> **Directions for this task**: Below are records; quote them exactly from the first line through the line that contains "这些代码在Main类中创建了".

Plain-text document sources
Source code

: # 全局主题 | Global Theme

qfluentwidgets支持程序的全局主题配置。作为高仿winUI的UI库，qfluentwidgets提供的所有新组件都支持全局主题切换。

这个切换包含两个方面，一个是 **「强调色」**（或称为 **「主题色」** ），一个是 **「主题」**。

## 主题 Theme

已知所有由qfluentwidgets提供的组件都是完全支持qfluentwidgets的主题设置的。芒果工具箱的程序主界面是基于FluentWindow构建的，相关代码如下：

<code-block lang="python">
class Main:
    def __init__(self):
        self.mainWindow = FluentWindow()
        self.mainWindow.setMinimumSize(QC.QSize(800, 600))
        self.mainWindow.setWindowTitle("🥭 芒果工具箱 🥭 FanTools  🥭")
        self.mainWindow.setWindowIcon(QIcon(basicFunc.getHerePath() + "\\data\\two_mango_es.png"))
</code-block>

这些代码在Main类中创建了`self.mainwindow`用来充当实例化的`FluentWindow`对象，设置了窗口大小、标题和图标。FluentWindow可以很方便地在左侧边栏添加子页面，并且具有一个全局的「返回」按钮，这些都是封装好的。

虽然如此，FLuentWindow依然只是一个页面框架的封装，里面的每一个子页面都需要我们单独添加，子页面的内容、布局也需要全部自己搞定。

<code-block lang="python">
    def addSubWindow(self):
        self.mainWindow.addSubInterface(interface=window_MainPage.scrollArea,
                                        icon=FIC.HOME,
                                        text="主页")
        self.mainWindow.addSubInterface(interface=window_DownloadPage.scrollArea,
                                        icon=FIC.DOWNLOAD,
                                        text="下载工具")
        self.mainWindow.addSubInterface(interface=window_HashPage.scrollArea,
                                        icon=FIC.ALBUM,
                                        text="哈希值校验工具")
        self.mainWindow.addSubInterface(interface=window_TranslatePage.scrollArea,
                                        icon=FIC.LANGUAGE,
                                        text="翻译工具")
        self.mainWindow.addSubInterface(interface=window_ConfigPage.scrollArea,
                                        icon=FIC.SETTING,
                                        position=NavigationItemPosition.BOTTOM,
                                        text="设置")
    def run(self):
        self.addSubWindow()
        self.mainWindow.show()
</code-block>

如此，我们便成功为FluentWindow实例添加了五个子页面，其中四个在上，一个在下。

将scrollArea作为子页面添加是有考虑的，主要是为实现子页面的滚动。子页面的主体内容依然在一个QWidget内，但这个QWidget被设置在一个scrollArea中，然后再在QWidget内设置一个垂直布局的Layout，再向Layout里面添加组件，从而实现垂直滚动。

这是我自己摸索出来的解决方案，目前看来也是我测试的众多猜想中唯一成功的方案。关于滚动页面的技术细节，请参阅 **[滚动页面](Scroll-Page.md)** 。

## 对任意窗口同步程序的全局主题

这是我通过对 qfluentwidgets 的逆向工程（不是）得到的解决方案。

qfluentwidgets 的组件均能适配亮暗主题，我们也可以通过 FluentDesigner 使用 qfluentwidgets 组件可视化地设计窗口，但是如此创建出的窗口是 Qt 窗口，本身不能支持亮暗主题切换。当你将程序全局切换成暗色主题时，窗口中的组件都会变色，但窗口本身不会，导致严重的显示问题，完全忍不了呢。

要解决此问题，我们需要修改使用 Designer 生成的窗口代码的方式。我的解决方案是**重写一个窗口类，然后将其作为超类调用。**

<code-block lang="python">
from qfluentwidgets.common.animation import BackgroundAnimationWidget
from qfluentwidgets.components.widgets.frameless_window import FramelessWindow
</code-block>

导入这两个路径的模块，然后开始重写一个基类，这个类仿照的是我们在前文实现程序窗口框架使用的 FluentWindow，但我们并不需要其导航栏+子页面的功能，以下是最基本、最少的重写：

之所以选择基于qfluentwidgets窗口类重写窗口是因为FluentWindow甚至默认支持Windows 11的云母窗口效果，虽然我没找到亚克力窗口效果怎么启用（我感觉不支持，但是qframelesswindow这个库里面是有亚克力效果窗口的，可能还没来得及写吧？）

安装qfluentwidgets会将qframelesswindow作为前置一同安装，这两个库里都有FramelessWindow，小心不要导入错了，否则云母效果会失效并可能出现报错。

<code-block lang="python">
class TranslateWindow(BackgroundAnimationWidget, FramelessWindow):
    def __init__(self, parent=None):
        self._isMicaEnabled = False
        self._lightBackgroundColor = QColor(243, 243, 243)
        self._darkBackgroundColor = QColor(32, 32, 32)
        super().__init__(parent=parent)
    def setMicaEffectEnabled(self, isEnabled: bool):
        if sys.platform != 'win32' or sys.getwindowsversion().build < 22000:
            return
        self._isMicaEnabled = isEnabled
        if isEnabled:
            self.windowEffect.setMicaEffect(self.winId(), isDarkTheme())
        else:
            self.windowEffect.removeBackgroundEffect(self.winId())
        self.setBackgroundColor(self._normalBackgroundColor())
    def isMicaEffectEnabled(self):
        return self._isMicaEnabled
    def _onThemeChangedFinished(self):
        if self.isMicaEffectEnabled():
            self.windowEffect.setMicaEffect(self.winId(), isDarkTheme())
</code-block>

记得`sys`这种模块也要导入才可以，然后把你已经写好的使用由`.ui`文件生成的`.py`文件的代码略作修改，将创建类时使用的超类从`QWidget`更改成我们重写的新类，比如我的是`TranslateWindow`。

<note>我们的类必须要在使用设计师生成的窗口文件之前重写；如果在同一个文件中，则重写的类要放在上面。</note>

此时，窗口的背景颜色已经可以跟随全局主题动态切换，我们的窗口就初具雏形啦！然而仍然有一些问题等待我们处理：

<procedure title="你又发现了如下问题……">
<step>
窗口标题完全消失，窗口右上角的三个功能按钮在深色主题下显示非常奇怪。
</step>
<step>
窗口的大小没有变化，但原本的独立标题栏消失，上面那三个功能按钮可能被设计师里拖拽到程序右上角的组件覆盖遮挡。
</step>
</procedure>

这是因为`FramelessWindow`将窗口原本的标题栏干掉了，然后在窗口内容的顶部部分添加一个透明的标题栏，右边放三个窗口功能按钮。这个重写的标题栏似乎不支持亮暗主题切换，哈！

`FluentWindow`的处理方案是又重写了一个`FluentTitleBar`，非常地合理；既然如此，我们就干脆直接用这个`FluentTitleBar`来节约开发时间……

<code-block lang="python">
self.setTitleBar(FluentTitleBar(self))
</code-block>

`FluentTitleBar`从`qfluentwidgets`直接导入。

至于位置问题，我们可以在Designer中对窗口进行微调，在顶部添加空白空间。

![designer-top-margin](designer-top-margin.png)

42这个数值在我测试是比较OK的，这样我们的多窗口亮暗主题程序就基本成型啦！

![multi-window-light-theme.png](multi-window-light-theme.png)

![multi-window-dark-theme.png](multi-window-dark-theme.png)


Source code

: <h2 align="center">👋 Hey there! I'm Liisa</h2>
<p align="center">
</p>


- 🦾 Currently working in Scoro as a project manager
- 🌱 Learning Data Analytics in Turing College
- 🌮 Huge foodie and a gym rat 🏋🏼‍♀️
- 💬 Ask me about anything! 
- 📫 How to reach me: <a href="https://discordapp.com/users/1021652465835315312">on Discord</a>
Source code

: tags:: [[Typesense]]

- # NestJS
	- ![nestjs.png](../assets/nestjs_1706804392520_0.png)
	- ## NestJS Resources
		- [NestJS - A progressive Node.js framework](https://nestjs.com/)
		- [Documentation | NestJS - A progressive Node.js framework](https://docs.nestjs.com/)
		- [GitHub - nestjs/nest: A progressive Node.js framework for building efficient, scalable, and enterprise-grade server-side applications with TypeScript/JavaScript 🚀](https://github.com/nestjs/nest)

> **Expected answer**:
Source code

: # 全局主题 | Global Theme

qfluentwidgets支持程序的全局主题配置。作为高仿winUI的UI库，qfluentwidgets提供的所有新组件都支持全局主题切换。

这个切换包含两个方面，一个是 **「强调色」**（或称为 **「主题色」** ），一个是 **「主题」**。

## 主题 Theme

已知所有由qfluentwidgets提供的组件都是完全支持qfluentwidgets的主题设置的。芒果工具箱的程序主界面是基于FluentWindow构建的，相关代码如下：

<code-block lang="python">
class Main:
    def __init__(self):
        self.mainWindow = FluentWindow()
        self.mainWindow.setMinimumSize(QC.QSize(800, 600))
        self.mainWindow.setWindowTitle("🥭 芒果工具箱 🥭 FanTools  🥭")
        self.mainWindow.setWindowIcon(QIcon(basicFunc.getHerePath() + "\\data\\two_mango_es.png"))
</code-block>

这些代码在Main类中创建了`self.mainwindow`用来充当实例化的`FluentWindow`对象，设置了窗口大小、标题和图标。FluentWindow可以很方便地在左侧边栏添加子页面，并且具有一个全局的「返回」按钮，这些都是封装好的。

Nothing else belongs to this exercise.